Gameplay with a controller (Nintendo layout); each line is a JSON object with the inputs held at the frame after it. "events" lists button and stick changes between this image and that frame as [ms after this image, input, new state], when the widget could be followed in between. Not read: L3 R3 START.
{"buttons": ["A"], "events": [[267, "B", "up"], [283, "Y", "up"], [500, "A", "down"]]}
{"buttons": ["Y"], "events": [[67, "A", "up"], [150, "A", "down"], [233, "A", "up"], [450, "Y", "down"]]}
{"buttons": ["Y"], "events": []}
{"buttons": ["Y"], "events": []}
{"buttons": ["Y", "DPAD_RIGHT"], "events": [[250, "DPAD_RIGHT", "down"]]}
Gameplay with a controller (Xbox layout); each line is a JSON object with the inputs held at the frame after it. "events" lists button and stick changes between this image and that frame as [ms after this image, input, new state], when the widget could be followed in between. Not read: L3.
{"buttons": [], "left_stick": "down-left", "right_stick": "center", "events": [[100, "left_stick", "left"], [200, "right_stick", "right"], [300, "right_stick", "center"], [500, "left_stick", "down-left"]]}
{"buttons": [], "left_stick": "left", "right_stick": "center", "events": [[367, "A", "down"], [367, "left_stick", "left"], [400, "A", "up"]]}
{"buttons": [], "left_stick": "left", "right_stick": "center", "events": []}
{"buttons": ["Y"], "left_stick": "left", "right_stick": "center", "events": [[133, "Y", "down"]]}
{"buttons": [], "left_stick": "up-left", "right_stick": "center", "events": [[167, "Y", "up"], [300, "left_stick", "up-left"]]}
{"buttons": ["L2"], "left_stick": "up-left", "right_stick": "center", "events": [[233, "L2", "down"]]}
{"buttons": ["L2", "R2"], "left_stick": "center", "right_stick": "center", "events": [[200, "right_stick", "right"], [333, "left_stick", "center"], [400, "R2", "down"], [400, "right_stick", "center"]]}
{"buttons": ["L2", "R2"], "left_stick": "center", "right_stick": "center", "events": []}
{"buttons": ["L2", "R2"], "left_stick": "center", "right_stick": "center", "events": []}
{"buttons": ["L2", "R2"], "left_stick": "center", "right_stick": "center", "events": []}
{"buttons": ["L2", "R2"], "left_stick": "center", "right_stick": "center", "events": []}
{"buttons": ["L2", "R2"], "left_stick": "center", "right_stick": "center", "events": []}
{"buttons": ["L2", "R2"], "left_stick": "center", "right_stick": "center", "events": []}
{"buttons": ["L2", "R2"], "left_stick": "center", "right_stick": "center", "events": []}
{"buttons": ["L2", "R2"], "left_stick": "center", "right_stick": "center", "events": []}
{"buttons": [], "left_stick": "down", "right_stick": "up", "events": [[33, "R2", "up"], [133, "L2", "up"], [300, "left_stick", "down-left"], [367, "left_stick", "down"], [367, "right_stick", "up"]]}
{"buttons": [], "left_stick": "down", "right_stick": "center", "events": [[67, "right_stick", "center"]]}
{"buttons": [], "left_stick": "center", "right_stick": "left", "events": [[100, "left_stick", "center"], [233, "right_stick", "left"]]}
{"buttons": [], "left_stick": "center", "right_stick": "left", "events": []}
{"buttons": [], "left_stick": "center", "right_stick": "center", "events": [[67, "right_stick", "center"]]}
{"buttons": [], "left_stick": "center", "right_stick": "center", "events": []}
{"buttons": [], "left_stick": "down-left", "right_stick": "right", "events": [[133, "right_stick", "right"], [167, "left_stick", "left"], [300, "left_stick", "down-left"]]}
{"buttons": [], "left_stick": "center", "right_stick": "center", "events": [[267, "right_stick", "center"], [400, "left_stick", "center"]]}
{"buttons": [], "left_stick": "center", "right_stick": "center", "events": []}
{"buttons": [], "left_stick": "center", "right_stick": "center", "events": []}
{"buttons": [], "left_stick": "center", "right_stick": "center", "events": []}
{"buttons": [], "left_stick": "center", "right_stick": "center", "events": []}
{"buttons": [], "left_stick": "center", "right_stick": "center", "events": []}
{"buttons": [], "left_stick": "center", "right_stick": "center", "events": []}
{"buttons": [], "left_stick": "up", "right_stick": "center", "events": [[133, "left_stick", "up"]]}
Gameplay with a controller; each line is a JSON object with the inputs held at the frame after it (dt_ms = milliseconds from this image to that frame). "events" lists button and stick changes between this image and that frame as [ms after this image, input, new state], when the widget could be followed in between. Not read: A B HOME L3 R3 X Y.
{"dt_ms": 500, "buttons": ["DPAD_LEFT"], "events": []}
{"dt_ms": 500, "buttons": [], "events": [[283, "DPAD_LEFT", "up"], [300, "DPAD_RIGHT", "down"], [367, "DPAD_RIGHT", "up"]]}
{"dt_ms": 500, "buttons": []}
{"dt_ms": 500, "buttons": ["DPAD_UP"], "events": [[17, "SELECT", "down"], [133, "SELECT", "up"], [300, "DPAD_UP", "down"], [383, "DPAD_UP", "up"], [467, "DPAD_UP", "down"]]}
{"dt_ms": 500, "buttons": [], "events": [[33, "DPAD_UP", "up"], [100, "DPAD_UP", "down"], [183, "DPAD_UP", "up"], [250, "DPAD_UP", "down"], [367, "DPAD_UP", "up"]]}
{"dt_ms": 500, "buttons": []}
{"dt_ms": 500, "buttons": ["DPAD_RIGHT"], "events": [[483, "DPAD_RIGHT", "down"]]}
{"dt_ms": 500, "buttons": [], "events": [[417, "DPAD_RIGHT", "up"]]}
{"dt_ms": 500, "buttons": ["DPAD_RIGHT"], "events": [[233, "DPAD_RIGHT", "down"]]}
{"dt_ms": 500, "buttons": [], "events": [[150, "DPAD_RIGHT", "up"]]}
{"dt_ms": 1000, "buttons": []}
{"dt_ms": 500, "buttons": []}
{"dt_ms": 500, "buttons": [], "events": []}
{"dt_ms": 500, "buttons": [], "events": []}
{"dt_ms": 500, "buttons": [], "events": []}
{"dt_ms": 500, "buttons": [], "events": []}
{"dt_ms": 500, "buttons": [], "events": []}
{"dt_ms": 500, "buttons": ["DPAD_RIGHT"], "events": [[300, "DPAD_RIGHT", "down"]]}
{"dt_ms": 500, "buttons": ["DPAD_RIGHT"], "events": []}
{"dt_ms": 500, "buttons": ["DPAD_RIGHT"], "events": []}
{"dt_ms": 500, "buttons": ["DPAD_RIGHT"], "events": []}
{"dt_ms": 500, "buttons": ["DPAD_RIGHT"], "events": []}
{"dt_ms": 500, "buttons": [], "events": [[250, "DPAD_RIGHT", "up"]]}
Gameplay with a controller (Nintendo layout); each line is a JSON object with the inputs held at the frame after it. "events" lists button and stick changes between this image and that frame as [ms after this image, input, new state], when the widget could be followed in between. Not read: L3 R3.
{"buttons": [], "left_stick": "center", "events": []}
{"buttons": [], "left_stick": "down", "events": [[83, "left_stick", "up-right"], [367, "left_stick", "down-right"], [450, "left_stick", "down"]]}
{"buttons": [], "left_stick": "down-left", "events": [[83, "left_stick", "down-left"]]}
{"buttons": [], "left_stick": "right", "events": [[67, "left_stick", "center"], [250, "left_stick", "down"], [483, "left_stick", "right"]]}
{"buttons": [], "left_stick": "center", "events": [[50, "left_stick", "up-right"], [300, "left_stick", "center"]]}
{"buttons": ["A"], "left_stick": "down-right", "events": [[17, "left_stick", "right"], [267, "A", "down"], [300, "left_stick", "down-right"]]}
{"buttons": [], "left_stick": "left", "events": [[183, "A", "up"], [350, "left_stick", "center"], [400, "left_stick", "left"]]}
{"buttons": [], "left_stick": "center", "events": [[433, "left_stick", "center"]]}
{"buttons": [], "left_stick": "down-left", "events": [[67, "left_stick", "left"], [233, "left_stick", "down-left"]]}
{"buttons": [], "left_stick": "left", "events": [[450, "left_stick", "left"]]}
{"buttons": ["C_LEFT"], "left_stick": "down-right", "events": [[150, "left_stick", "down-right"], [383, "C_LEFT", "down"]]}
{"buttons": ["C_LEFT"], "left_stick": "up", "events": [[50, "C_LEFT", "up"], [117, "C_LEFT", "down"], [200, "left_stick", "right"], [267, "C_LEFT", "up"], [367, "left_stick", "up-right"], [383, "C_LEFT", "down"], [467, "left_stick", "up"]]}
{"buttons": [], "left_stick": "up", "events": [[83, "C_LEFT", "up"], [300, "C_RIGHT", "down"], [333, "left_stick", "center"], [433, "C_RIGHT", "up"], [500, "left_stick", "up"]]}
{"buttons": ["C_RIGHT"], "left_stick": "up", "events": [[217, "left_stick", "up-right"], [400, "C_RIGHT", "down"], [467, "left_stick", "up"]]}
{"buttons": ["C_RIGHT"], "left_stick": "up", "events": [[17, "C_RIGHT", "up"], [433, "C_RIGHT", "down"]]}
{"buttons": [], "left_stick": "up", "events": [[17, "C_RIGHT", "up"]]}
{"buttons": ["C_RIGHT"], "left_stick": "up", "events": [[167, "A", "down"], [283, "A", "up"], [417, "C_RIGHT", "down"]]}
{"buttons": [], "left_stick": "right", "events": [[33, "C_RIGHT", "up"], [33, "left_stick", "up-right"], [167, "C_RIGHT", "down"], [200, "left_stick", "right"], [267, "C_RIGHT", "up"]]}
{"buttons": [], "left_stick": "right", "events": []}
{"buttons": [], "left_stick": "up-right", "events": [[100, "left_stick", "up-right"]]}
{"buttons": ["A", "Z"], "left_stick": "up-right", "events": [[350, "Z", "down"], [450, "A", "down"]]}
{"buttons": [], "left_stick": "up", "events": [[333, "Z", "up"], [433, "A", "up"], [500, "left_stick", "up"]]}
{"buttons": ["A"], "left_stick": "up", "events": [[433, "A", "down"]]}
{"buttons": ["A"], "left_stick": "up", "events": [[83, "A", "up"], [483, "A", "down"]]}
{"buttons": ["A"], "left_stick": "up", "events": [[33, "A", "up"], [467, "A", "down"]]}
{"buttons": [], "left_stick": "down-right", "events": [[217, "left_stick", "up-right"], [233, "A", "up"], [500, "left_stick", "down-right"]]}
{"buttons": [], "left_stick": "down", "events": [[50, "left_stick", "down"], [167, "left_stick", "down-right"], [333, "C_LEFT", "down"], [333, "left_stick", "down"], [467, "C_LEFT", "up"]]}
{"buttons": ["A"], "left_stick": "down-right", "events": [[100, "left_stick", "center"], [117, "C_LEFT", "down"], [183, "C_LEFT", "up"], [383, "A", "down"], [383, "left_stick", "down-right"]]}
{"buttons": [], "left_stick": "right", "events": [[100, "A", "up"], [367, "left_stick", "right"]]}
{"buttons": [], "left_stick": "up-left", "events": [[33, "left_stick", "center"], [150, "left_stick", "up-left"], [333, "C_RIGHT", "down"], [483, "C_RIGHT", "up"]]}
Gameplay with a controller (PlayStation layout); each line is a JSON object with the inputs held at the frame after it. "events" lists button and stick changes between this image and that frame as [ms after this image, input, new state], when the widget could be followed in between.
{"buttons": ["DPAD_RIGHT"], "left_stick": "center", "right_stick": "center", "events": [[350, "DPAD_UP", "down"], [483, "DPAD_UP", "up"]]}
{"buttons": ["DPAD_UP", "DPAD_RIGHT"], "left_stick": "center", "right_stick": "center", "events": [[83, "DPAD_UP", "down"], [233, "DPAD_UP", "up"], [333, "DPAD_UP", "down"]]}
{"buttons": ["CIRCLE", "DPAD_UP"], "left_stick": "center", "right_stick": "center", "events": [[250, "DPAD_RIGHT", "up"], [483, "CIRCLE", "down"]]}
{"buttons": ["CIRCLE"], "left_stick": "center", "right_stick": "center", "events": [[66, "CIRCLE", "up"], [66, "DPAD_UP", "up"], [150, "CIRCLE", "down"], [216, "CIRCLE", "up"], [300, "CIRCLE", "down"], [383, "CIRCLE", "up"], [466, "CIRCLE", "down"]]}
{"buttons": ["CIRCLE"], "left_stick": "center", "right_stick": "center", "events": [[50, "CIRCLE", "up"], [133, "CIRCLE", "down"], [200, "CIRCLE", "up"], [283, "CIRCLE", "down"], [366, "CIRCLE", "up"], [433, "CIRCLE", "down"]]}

***

PROBLEM TO WORK ON: One number only, please: the count of lines in the data that hold the word "each".

EXERCISE RESULT: 5